§ Exercise inputs:
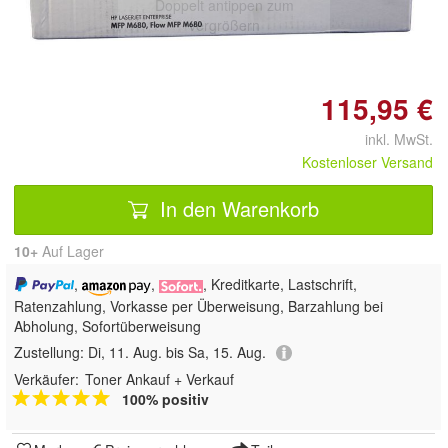
Doppelt antippen zum
vergrößern
115,95 €
inkl. MwSt.
Kostenloser Versand
In den Warenkorb
10+
Auf Lager
,
,
, Kreditkarte, Lastschrift,
Ratenzahlung, Vorkasse per Überweisung, Barzahlung bei
Abholung, Sofortüberweisung
Zustellung:
Di, 11. Aug. bis Sa, 15. Aug.
Verkäufer:
Toner Ankauf + Verkauf
100% positiv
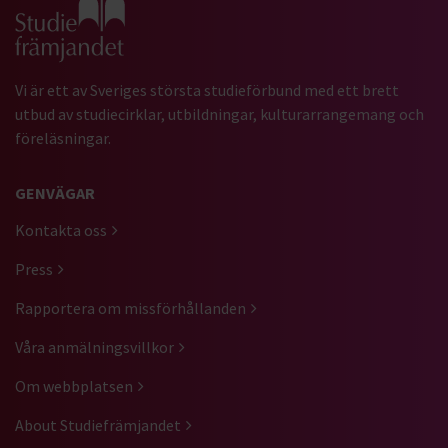
Gå till studiefrämjandets startsida
Vi är ett av Sveriges största studieförbund med ett brett
utbud av studiecirklar, utbildningar, kulturarrangemang och
föreläsningar.
GENVÄGAR
Kontakta oss
Press
Rapportera om missförhållanden
Våra anmälningsvillkor
Om webbplatsen
About Studiefrämjandet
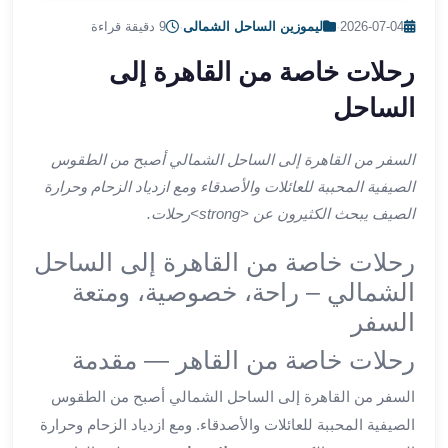
ليموزين
2026-07-04
·
ليموزين الساحل الشمالى
·
9 دقيقة قراءة
اون
لاين
رحلات خاصة من القاهرة إلى
ليموزين
الساحل
الشروق
ليموزين
مدينتي
السفر من القاهرة إلى الساحل الشمالي أصبح من الطقوس
ليموزين
الصيفية المحببة للعائلات والأصدقاء ومع ازدياد الزحام وحرارة
الرحاب
الصيف يبحث الكثيرون عن <strong>رحلات.
ليموزين
التجمع
رحلات خاصة من القاهرة إلى الساحل
الخامس
الشمالي – راحة، خصوصية، ومتعة
ليموزين
السفر
القاهرة
الجديدة
رحلات خاصة من القاهر — مقدمة
ليموزين
السفر من القاهرة إلى الساحل الشمالي أصبح من الطقوس
المقطم
ليموزين
الصيفية المحببة للعائلات والأصدقاء. ومع ازدياد الزحام وحرارة
المعادي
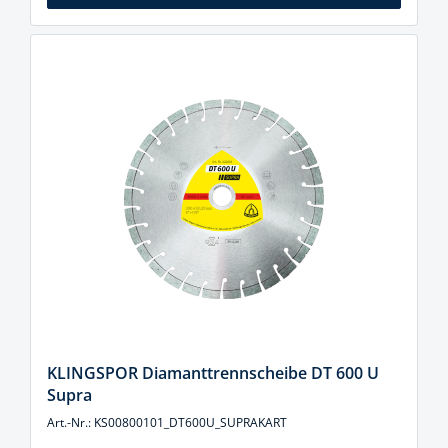
KLINGSPOR Diamanttrennscheibe DT 600 U
Supra
Art.-Nr.: KS00800101_DT600U_SUPRAKART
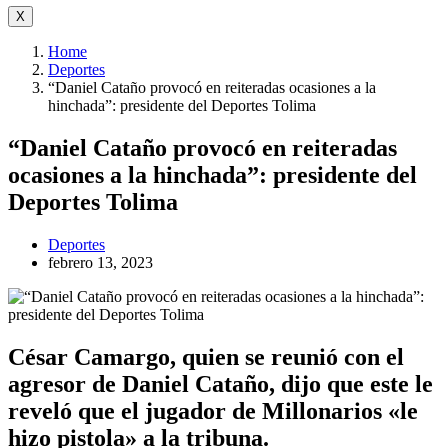
X
Home
Deportes
“Daniel Cataño provocó en reiteradas ocasiones a la
hinchada”: presidente del Deportes Tolima
“Daniel Cataño provocó en reiteradas
ocasiones a la hinchada”: presidente del
Deportes Tolima
Deportes
febrero 13, 2023
César Camargo, quien se reunió con el
agresor de Daniel Cataño, dijo que este le
reveló que el jugador de Millonarios «le
hizo pistola» a la tribuna.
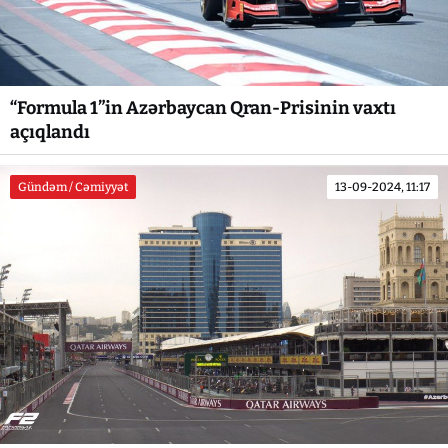
“Formula 1”in Azərbaycan Qran-Prisinin vaxtı
açıqlandı
Gündəm / Cəmiyyət
13-09-2024, 11:17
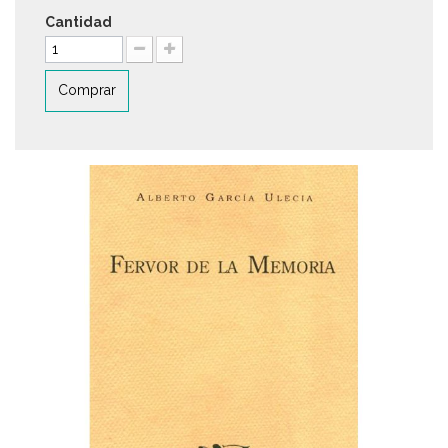
Cantidad
Comprar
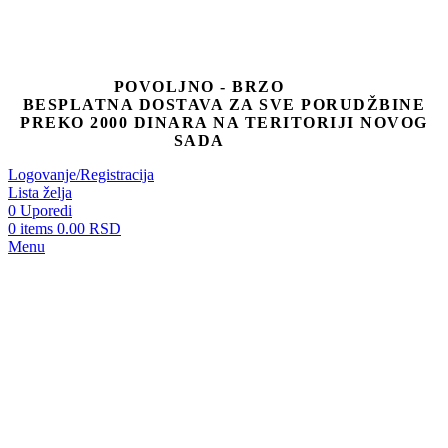
POVOLJNO - BRZO
BESPLATNA DOSTAVA ZA SVE PORUDŽBINE
PREKO 2000 DINARA NA TERITORIJI NOVOG
SADA
Logovanje/Registracija
Lista želja
0
Uporedi
0
items
0.00
RSD
Menu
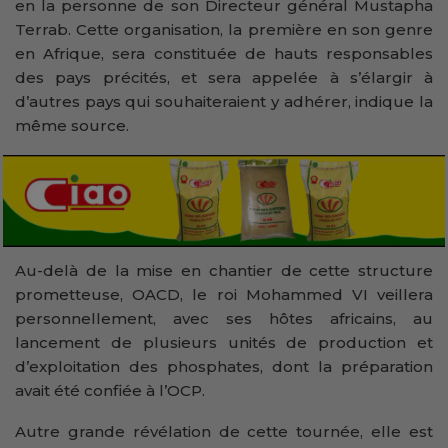
en la personne de son Directeur général Mustapha
Terrab. Cette organisation, la première en son genre
en Afrique, sera constituée de hauts responsables
des pays précités, et sera appelée à s’élargir à
d’autres pays qui souhaiteraient y adhérer, indique la
même source.
Au-delà de la mise en chantier de cette structure
prometteuse, OACD, le roi Mohammed VI veillera
personnellement, avec ses hôtes africains, au
lancement de plusieurs unités de production et
d’exploitation des phosphates, dont la préparation
avait été confiée à l’OCP.
Autre grande révélation de cette tournée, elle est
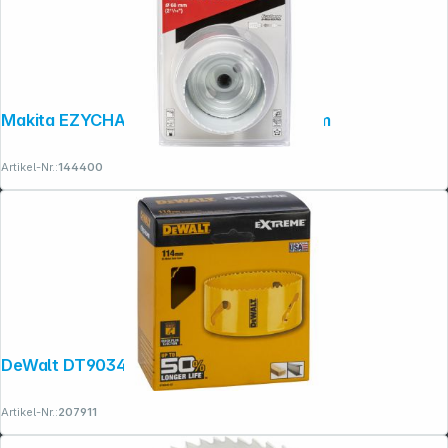
Makita EZYCHANGE BIM-Lochsäge 68mm
Artikel-Nr.:
144400
Copyright © 2001 - 2026 dexxIT. Alle Rechte vorbehalten.
DeWalt DT90342-QZ Lochsäge 114mm
Artikel-Nr.:
207911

§ Exercise:
Check the entries above for the word "ocasiones" and copy every line where it turns up.

§ Answer below:
“Daniel Cataño provocó en reiteradas ocasiones a la
ocasiones a la hinchada”: presidente del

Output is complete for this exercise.